Spacer po komnatach wyimaginowanego Pałacu Pamięci to znana od starożytności mnemotechnika. W podróży przez emocjonalny krajobraz młodości, który wykracza poza proste obrazy przeszłości, napotykane przedmioty nie tylko przywołują wspomnienia, ale także ewokują głęboko ambiwalentne emocje: fascynację, zachwyt pięknem, ale również wstręt i wstyd. Te uczucia, zakorzenione w intensywnych doświadczeniach dorastania, odzwierciedlają momenty kształtowania się tożsamości w okresie pełnym napięć między odkrywaniem siebie a presją norm społecznych. Sztuka eksploracji tych emocji staje się narzędziem dialogu między podmiotem, a tym, co niewyrażalne lub wykluczone, pozwalając na głębsze zrozumienie procesu dojrzewania i jego wpływu na strukturę pamięci oraz samoświadomość.
W toku dorastania mierzymy się z granicami i dwuznacznościami. Umiejscawiamy, oddzielamy i określamy swoje miejsce. To doświadczenie może prowadzić do strachu i obrzydzenia, ale także sublimacji – przekształcenia chaosu w sztukę. Coraz częściej staje się ona przestrzenią, w której granice norm i zasad są przekraczane, łącząc się z pojęciami dwuznaczności i perwersji. Artystyczne doświadczenie staje się platformą dialogu między podmiotem a tym, co zostało wykluczone lub pozostaje niewyrażalne, tworząc nowe możliwości dla zrozumienia i przetworzenia naszych lęków i pragnień.
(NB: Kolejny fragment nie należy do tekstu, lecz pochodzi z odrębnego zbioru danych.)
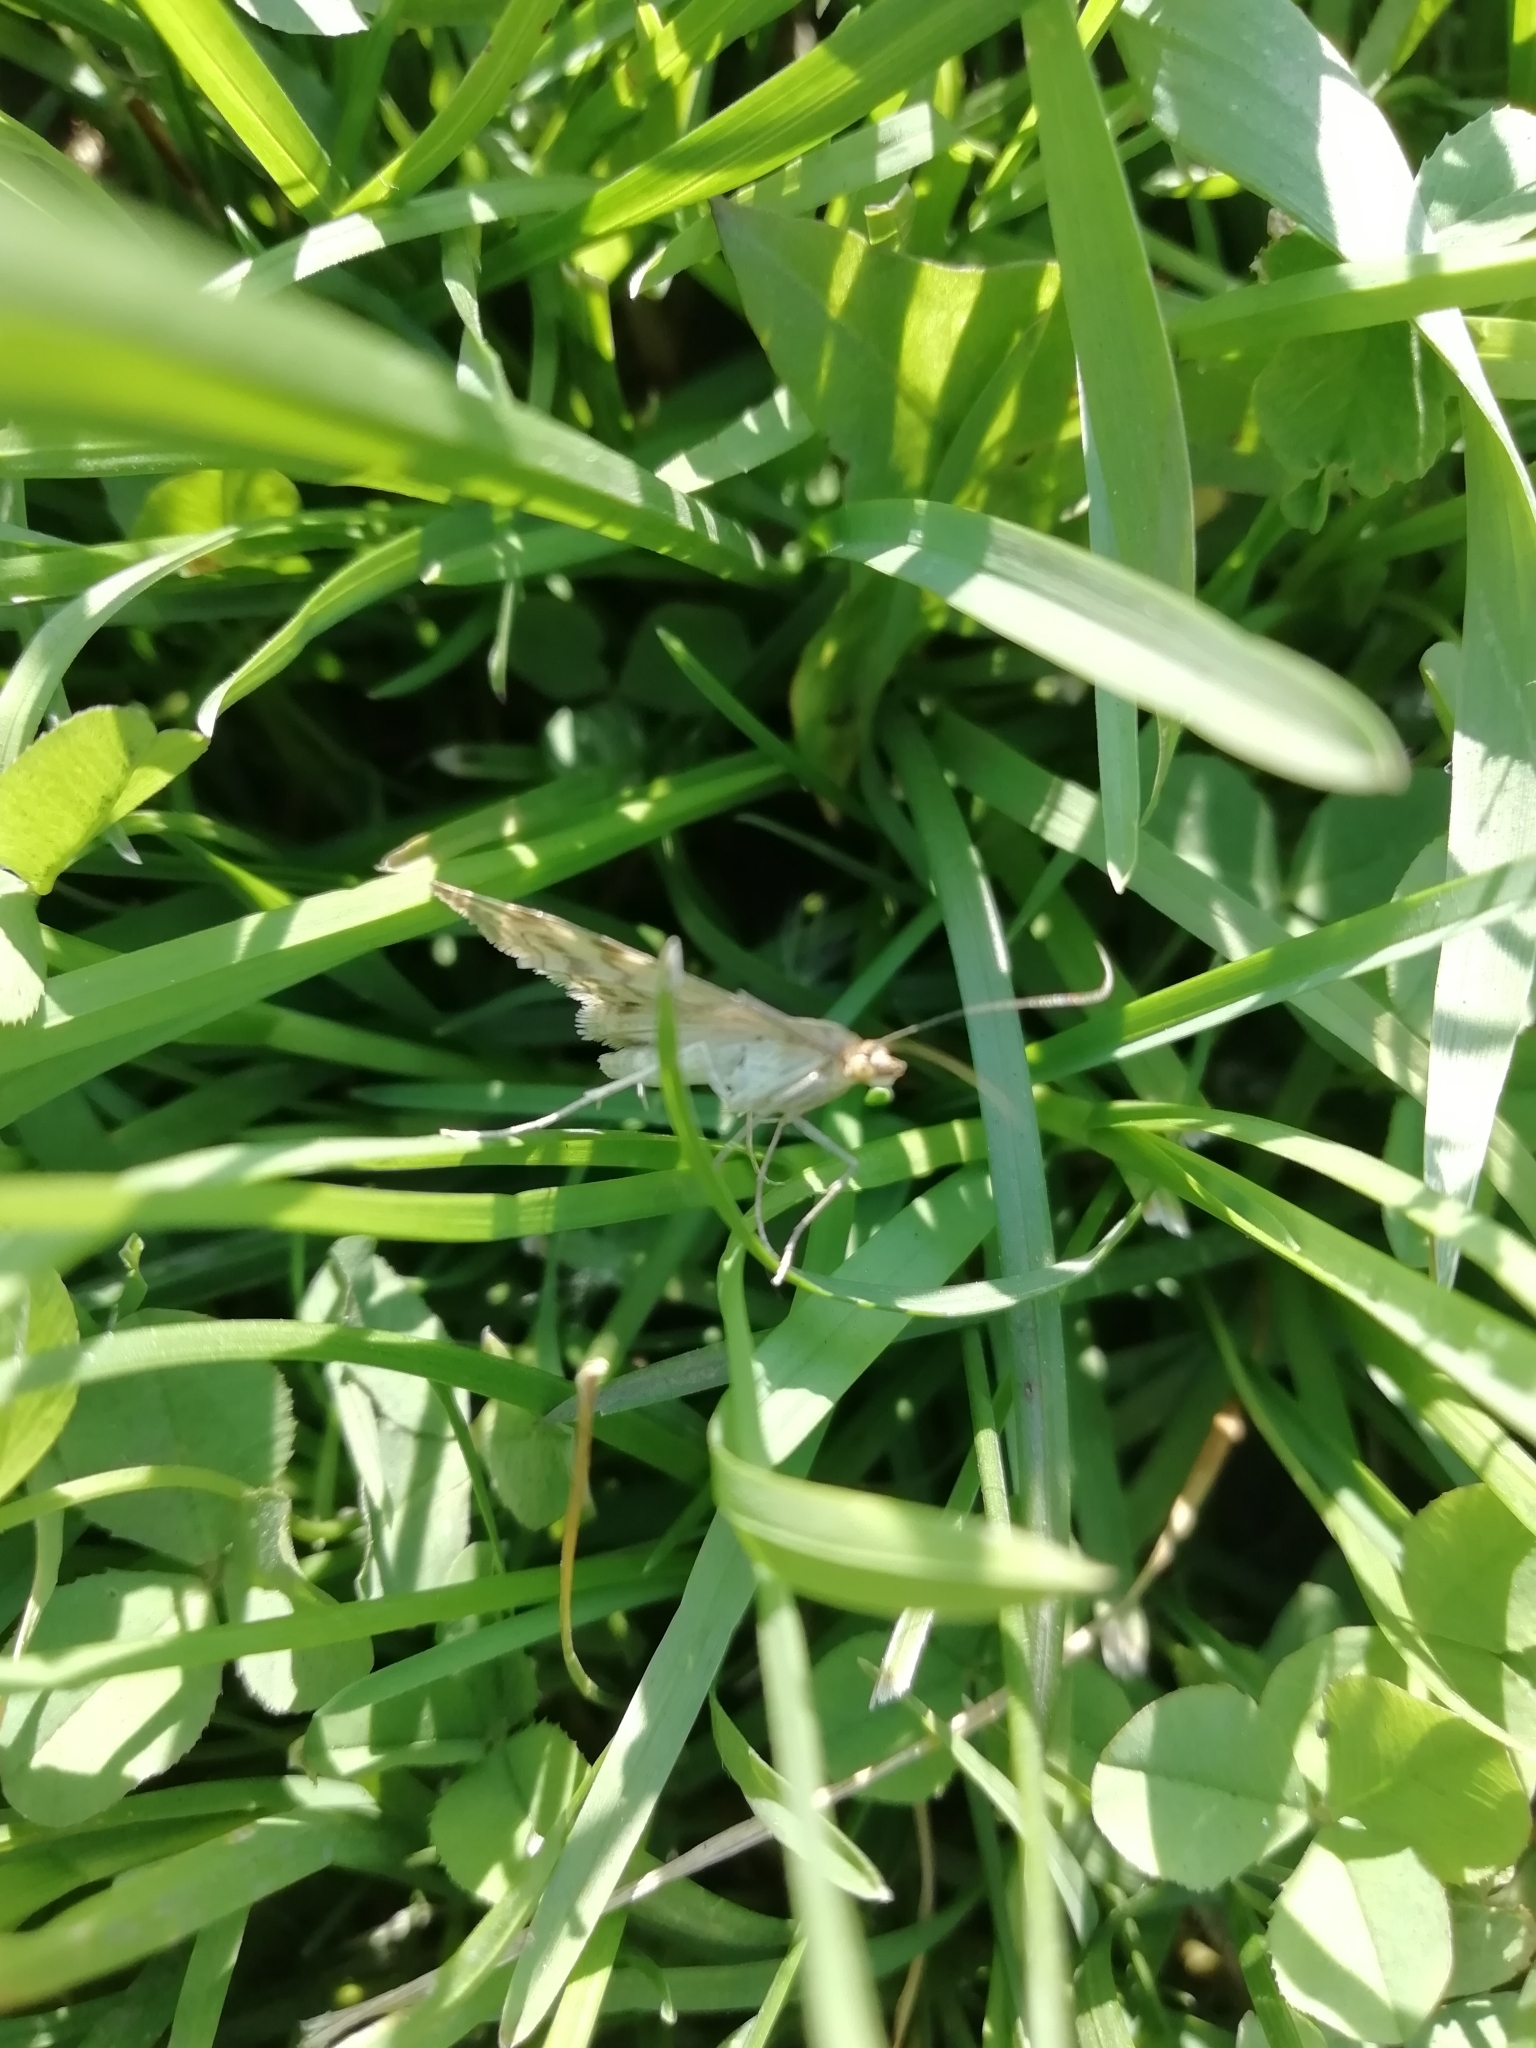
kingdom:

Abiekt – termin psychoanalityczny wprowadzony przez Julię Kristevę w Powers of Horror – to przede wszystkim dwuznaczność. Oddziela nas od tego, co nas zagraża, ale nie odcina nas od niego całkowicie. Wręcz przeciwnie – uznaje zagrożenie za coś wiecznie obecnego. Jest mieszanką osądu i emocji, potępienia i tęsknoty. Jest wpisany w dualność doświadczenia socjalizacji do roli kobiecej, odsłania wypierane, niechciane, ukrywane. Rozszczelnia granice.
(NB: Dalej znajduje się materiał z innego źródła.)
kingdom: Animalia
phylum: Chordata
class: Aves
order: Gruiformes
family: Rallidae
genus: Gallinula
Artystki mierzą się z nim dwojako, tworzą fantazmaty i uwypuklają brzydotę, strach, lęk. Pewne emocje, czy obrazy, które spotykamy w Pałacu Pamięci, wywołują
jouissance – intensywną mieszankę przyjemności i bólu, związana z konfrontacją z tym, co odpychające. Sedno odrazy tkwi w niemożności zamknięcia tego, co ją
powoduje, w kategoriach znanego i bezpiecznego.